| Exercise instructions |
Go through the data and retrieve each line that includes the string "pareja".

╭──

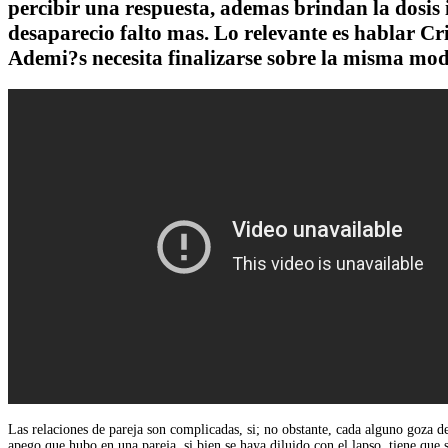
percibir una respuesta, ademas brindan la dosis 
desaparecio falto mas. Lo relevante es hablar Cri
Ademi?s necesita finalizarse sobre la misma mod
Las relaciones de pareja son complicadas, si; no obstante, cada alguno goza de
apego que hubo en una pareja, si bien se haya diluido con el lapso, tiene que 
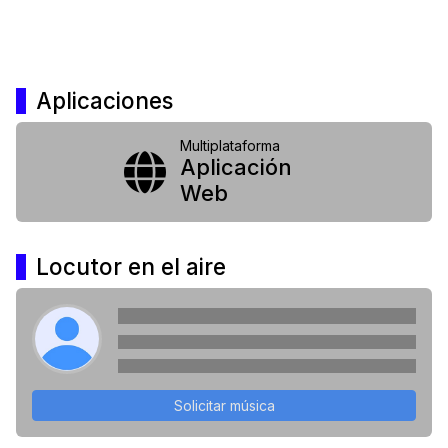
Aplicaciones
Multiplataforma
Aplicación
Web
Locutor en el aire
Solicitar música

╰──

| Result for this exercise |
Las relaciones de pareja son complicadas, si; no obstante, cada alguno goza de
apego que hubo en una pareja, si bien se haya diluido con el lapso, tiene que 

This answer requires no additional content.